Mais grave ainda foi a ordem de prisão preventiva dada pela juíza da 2ª Vara Federal de Guarulhos, desprezando orientação expressa do Supremo Tribunal Federal (STF). Há alguns meses, o STF determinou que réus condenados somente podem ser presos depois de esgotados todos os recursos a que têm direito ou, então, em exceções que justifiquem prisão preventiva. No caso dos proprietários da Daslu, a exceção não se aplica, pois são réus primários, respondiam ao processo em liberdade, compareceram a todas as audiências e vinham negociando o pagamento de impostos atrasados, multas e juros com a Receita Federal. Não havia motivo que justificasse a prisão preventiva.

Além disso, como foram condenados em primeira instância, Eliana e o irmão podem recorrer ao Tribunal Regional Federal ou ao Superior Tribunal de Justiça (STJ) - como foi feito - e sempre em liberdade, como determina o Supremo.

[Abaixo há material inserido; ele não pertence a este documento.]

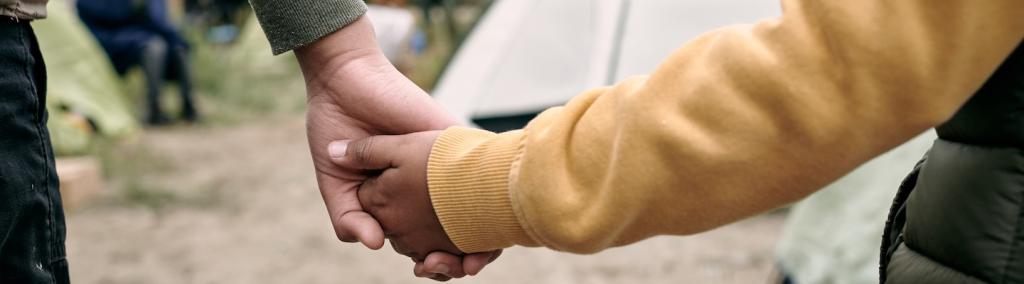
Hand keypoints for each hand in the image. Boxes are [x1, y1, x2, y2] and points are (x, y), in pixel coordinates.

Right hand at [296, 16, 498, 279]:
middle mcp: (429, 188)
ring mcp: (445, 166)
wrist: (343, 81)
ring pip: (480, 211)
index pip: (428, 243)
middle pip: (459, 235)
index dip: (434, 263)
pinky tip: (480, 221)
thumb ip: (349, 218)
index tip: (425, 268)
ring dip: (480, 241)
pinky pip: (484, 170)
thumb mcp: (335, 184)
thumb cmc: (336, 129)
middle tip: (441, 265)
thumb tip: (375, 244)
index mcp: (403, 202)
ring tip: (464, 259)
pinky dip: (489, 201)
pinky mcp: (454, 139)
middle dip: (458, 261)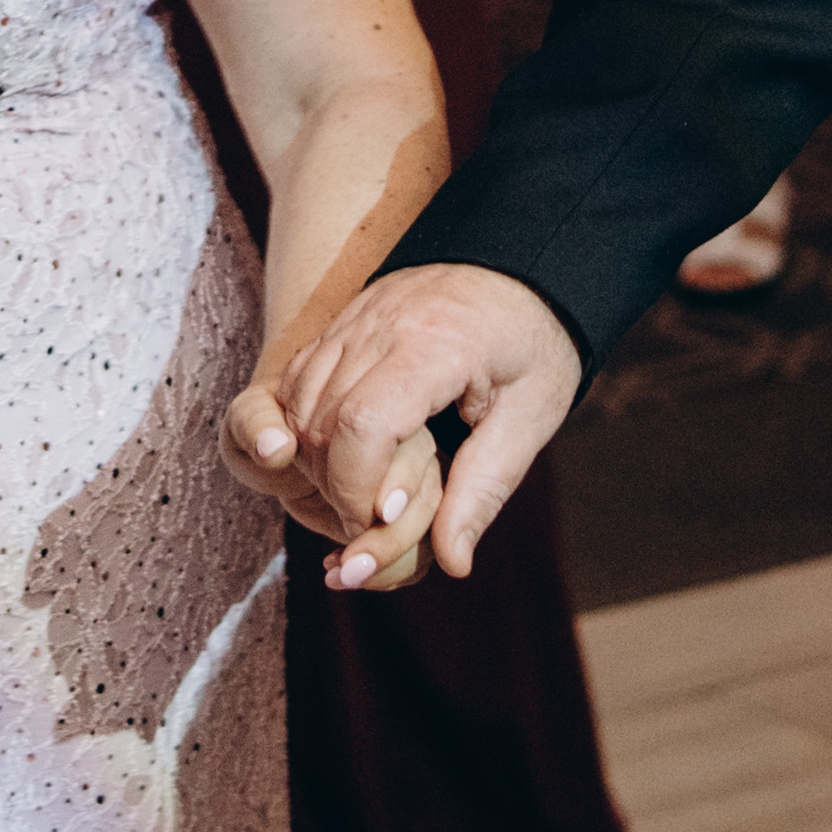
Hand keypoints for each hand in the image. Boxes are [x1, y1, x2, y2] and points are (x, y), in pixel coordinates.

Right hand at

Ao justificar a ordem de prisão e o desrespeito à orientação do STF, a juíza da 2ª Vara Federal de Guarulhos afirmou que "as prisões são essenciais para garantir a ordem pública" e "acautelar o meio social, retirando do convívio da comunidade aqueles que demonstrem ser dotados de intensa periculosidade". Segundo ela, "caso os réus venham a permanecer em liberdade, haverá um forte sentimento negativo de insegurança, de impunidade por parte de toda a sociedade, havendo, indubitavelmente, forte abalo à ordem pública".

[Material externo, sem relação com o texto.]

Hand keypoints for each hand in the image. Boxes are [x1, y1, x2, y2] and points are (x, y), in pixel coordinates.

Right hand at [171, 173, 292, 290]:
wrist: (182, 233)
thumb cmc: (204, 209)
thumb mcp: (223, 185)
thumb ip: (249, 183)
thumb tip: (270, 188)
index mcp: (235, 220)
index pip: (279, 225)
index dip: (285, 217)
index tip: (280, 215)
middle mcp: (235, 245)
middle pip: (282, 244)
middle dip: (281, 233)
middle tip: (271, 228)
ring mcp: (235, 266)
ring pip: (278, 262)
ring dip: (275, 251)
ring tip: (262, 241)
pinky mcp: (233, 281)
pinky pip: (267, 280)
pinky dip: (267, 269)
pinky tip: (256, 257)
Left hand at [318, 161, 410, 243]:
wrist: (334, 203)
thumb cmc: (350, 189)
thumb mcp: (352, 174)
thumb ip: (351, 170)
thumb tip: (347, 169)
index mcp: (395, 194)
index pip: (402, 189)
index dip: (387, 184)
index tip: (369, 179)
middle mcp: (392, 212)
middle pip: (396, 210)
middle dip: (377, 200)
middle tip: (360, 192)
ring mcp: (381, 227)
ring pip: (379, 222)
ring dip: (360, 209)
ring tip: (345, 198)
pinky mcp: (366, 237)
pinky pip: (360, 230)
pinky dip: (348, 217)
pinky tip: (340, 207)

No entanto, seguindo orientação do Supremo, os tribunais vêm permitindo a réus condenados por crimes violentos, como homicídio e latrocínio, aguardarem em liberdade o julgamento de seus recursos, até a sentença definitiva. O que é mais perigoso para a sociedade, deixar livre uma empresária sonegadora que tem residência fixa ou autores de crimes contra a vida?

Evidentemente, quem transgrediu a lei tem de ser punido, seja rico ou pobre. O que não se pode é aceitar que a condição social dos réus - no caso, pessoas abastadas - seja invocada como justificativa para tratamento diferenciado e cruel: uma punição desproporcional ao crime cometido e a negação do direito de recorrer em liberdade. A decisão do STJ, que mandou libertar os réus, repôs o caso no seu devido lugar.